L’AREQ appuie ainsi les recommandations de la Commission des droits de la personne et des droits de la jeunesse. Celle-ci réclame notamment une modification à la Loi sur la recherche des causes et des circonstances des décès en élargissant aux CHSLD, aux ressources intermédiaires et aux résidences pour personnes âgées l’obligation d’aviser le coroner, tout en donnant à celui-ci le pouvoir de déterminer, s’il y a lieu, de faire une investigation dans ces cas et en incluant expressément la négligence dans la liste des circonstances visées par l’avis obligatoire de déclaration de décès.

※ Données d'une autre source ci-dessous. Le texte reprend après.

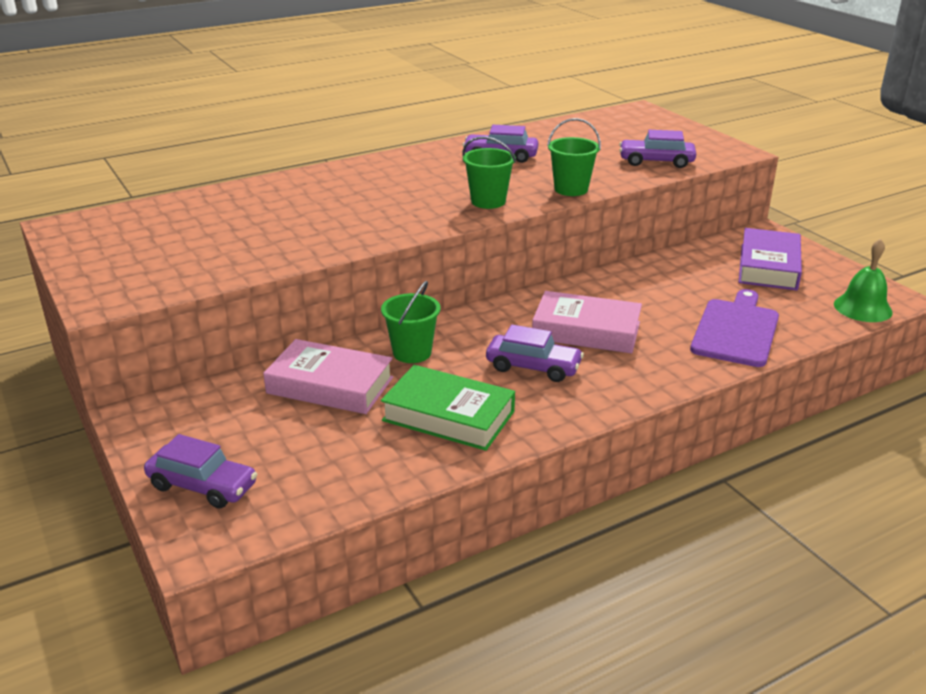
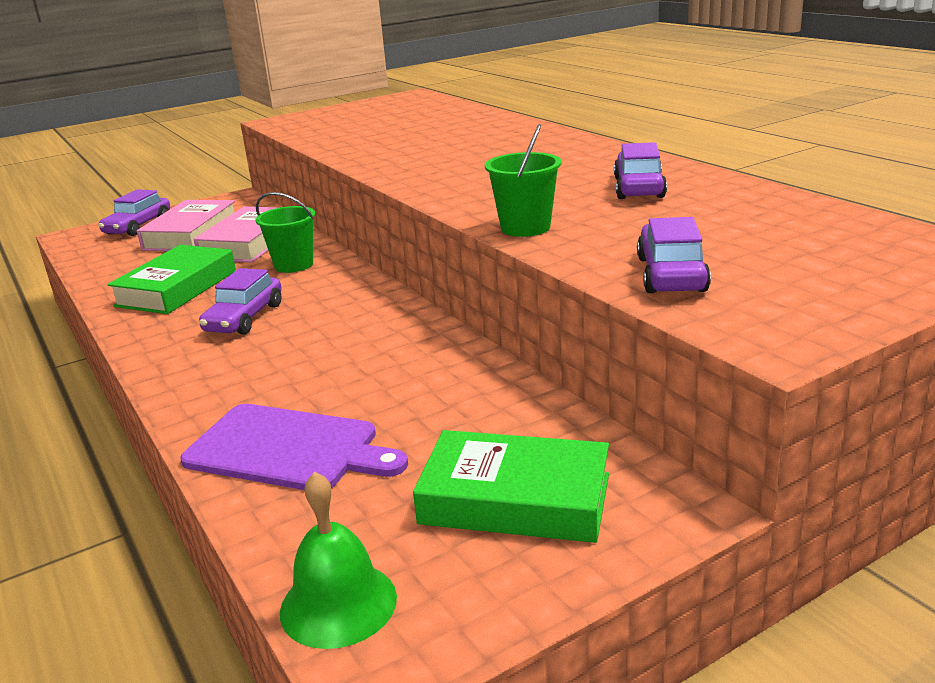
camera: 90 degrees right, 5 degrees down
(488, 201) = (475, 194): green bucket -> none
(586, 331) = (315, 342): pink book -> pink book (191, 234)
(768, 266) = (515, 499): purple book -> green book

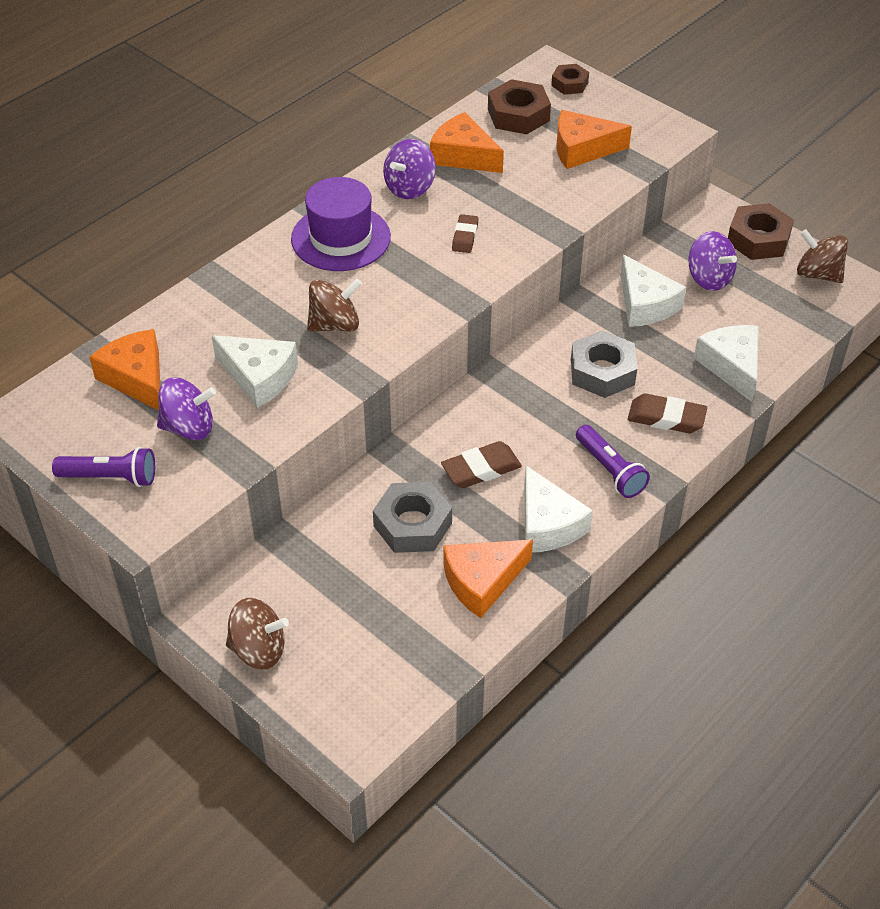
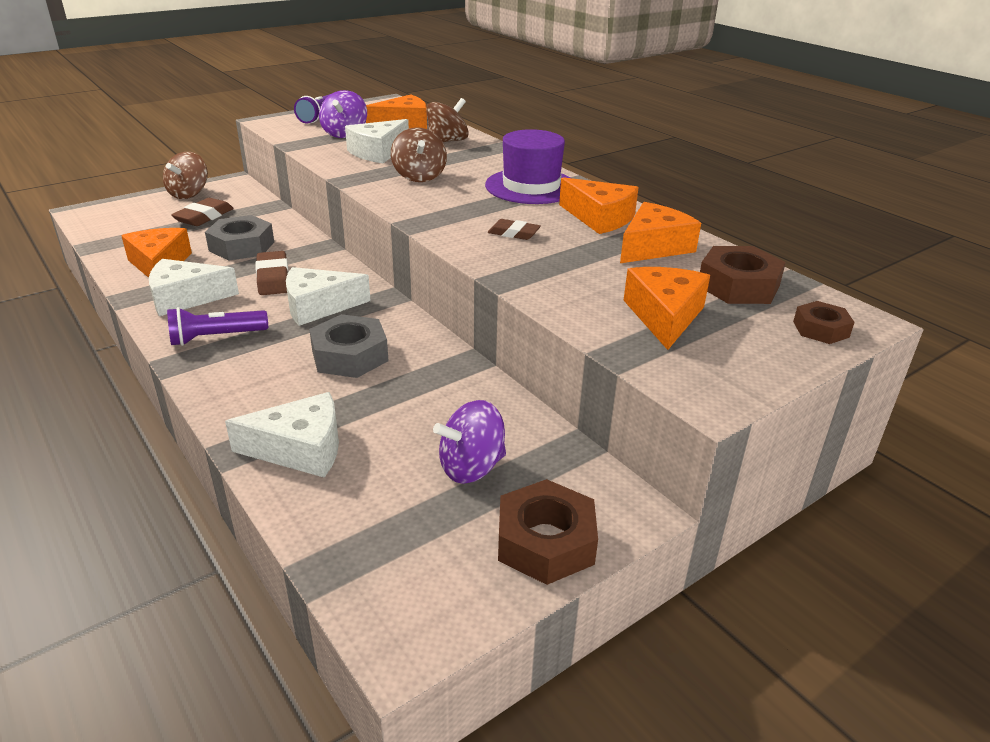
camera: 100 degrees right, 15 degrees down
(410, 188) = (600, 218): purple spinning top -> orange cheese
(645, 304) = (442, 404): white cheese -> white cheese (318, 306)
(666, 418) = (255, 383): brown eraser -> brown eraser (204, 217)
(818, 274) = (442, 593): brown spinning top -> brown spinning top (447, 141)

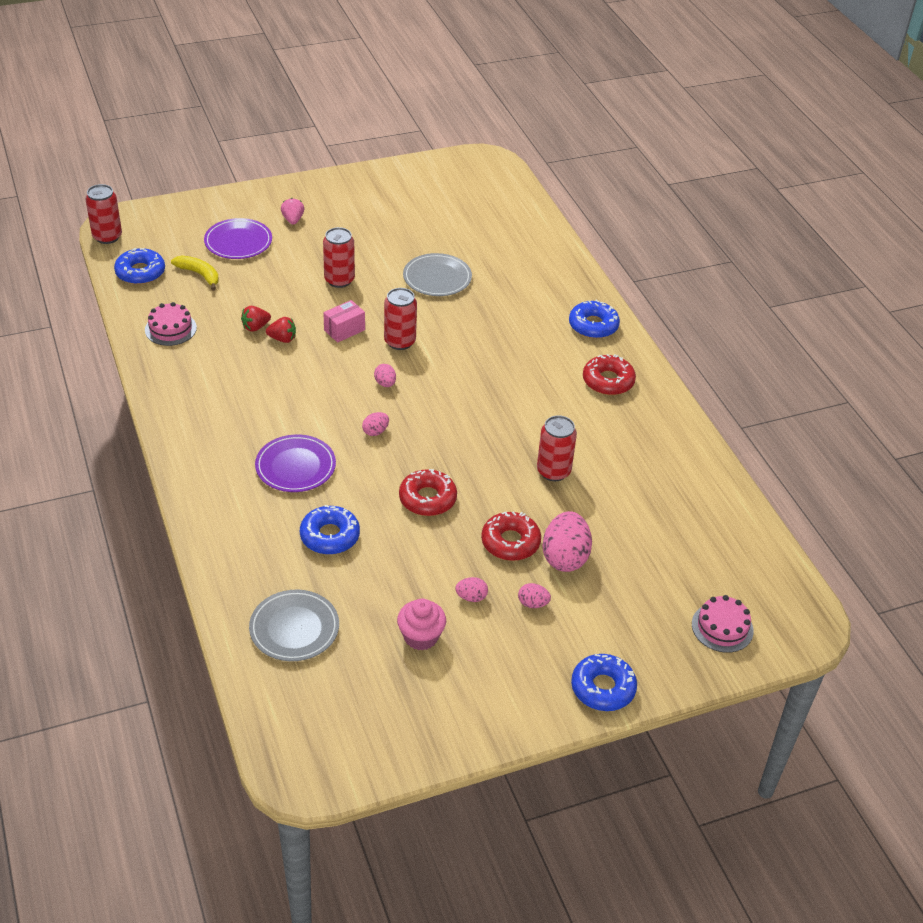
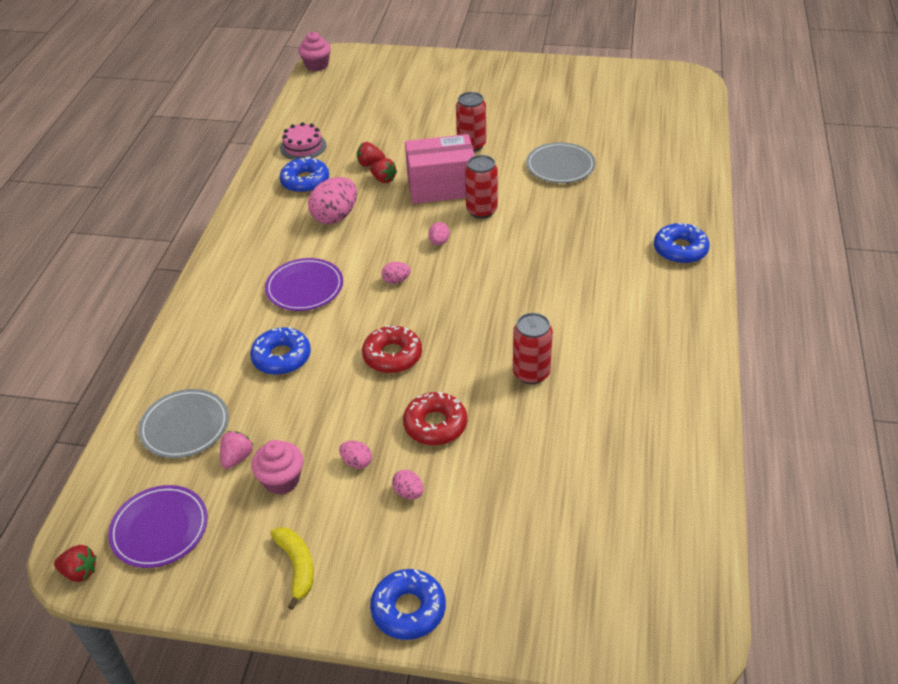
camera: 35 degrees right, 0 degrees up
(107, 237) = (316, 65): red can -> pink cupcake
(140, 272) = (318, 98): blue donut -> blue donut (305, 181)
(199, 275) = (361, 111): yellow banana -> yellow banana (297, 566)
(238, 242) = (413, 94): purple plate -> purple plate (160, 529)
(293, 220) = (472, 87): pink strawberry -> pink strawberry (237, 458)
(312, 782) = (80, 572): none -> red strawberry
(344, 330) = (441, 187): pink box -> pink box, size x1.94
(565, 557) = (476, 460): pink egg -> pink egg (335, 217)
(608, 381) = (655, 306): red donut -> none
(722, 627) = (585, 603): pink cake -> none

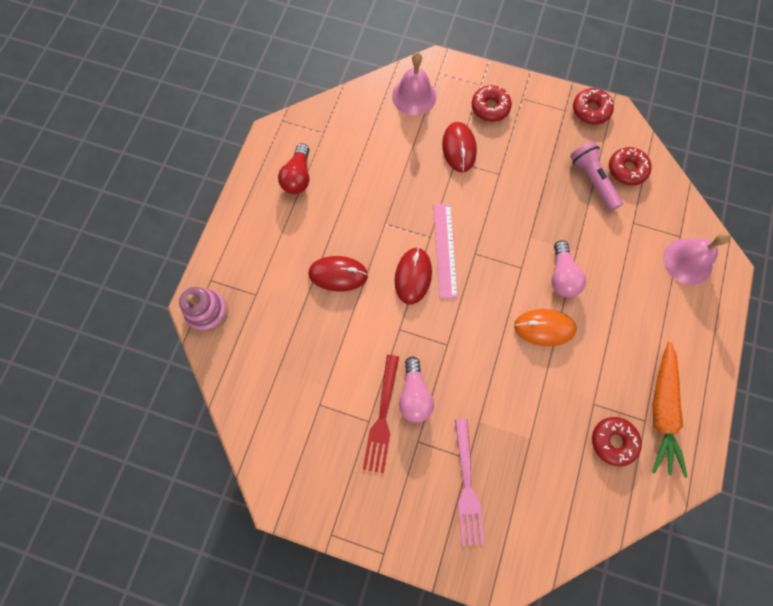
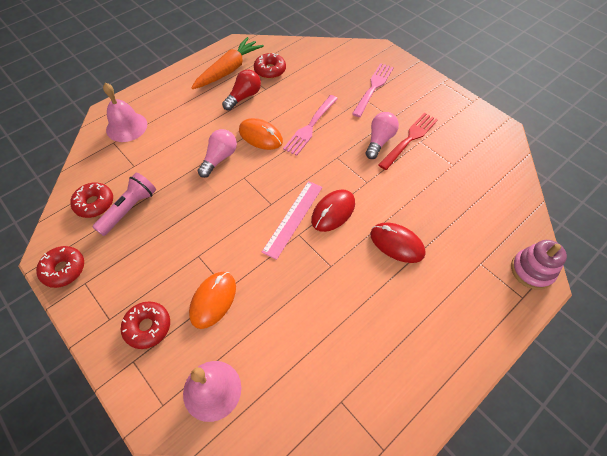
camera: 150 degrees left, 15 degrees down
(298, 177) = (394, 360): red light bulb -> red light bulb (244, 97)
(459, 148) = (213, 300): red mouse -> orange mouse
(501, 372) = (310, 126): none -> pink fork
(592, 180) = (129, 209): pink flashlight -> pink flashlight turned 150 degrees counterclockwise

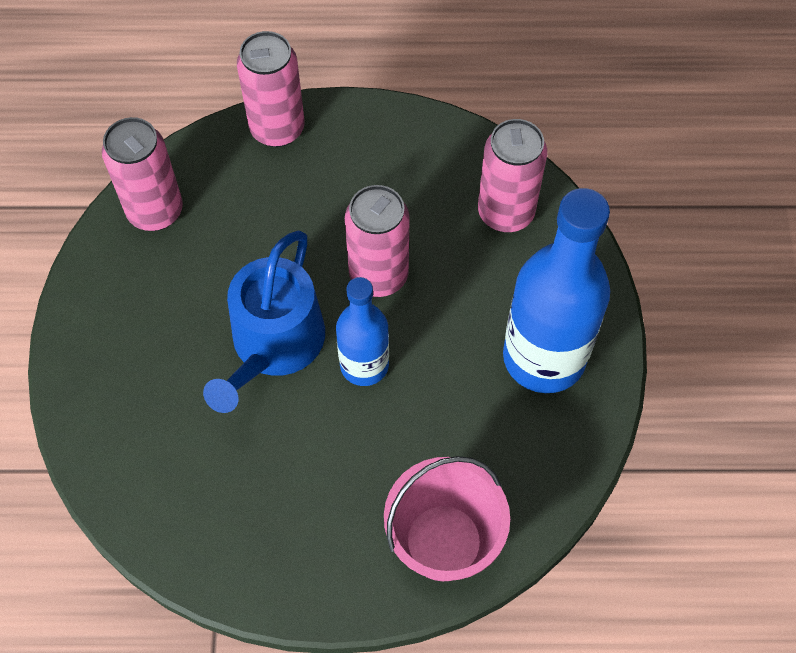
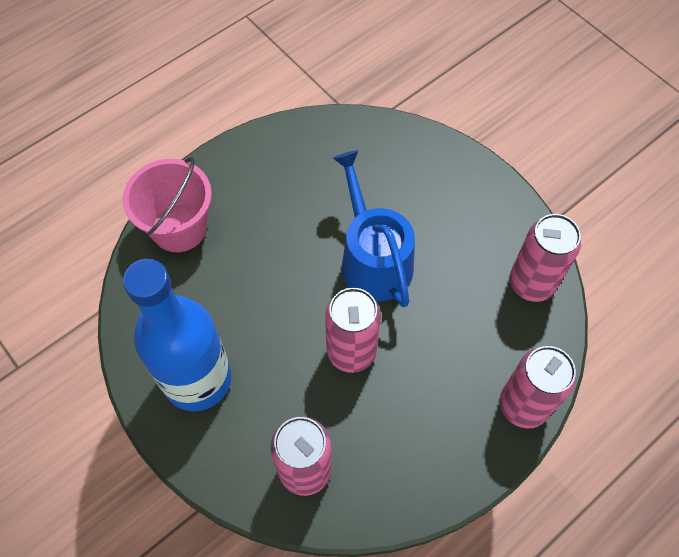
camera: 140 degrees right, 0 degrees up
(364, 365) = (308, 288): blue bottle -> none

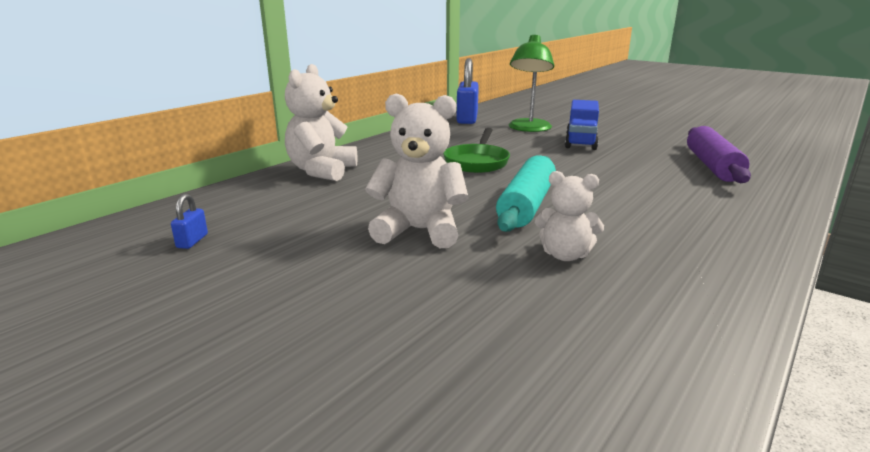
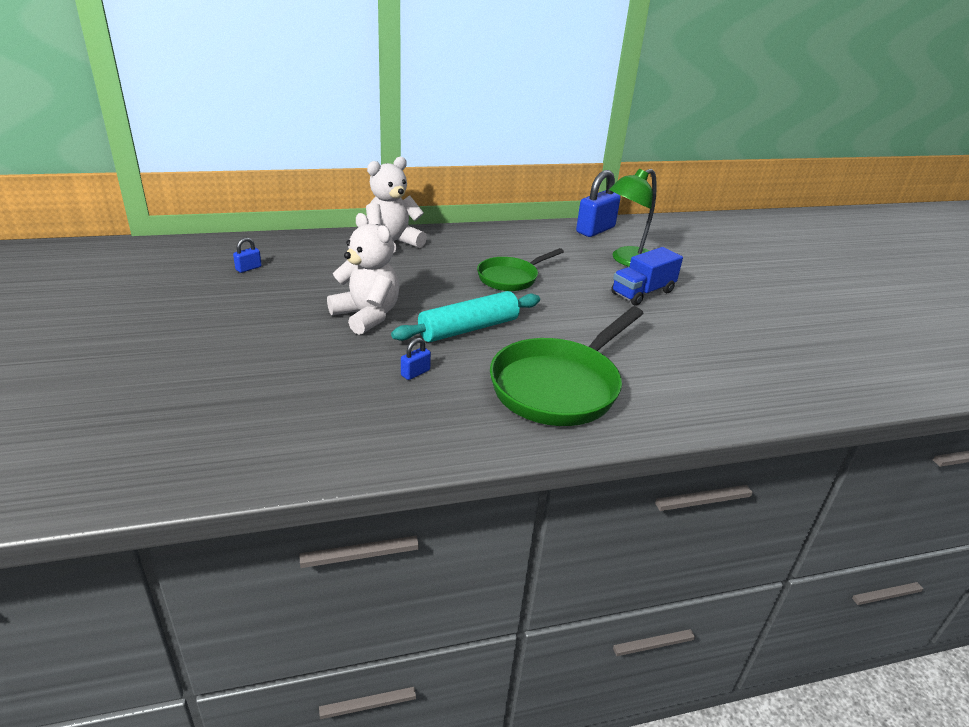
camera: 35 degrees right, 10 degrees up
(565, 255) = (415, 373): white teddy bear -> blue padlock
(678, 214) = (559, 386): none -> green pan
(712, 166) = (706, 365): purple rolling pin -> none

La Commission s’est penchée sur la question à la demande du président de l’Association québécoise de défense des droits des retraités et préretraités (AQDR), Louis Plamondon.
«Des cas d’horreur sont rapportés régulièrement dans les médias à propos des résidences d’hébergement. Les autorités gouvernementales semblent être à la remorque des événements. Il est temps d’agir de manière vigoureuse dans ce dossier. Le fait de rendre obligatoire la déclaration au coroner de tout décès dans une résidence, avec d’autres mesures d’encadrement, contribuerait sans aucun doute à rassurer nos membres et leurs proches», déclare Monique Forest, présidente de l'AREQ.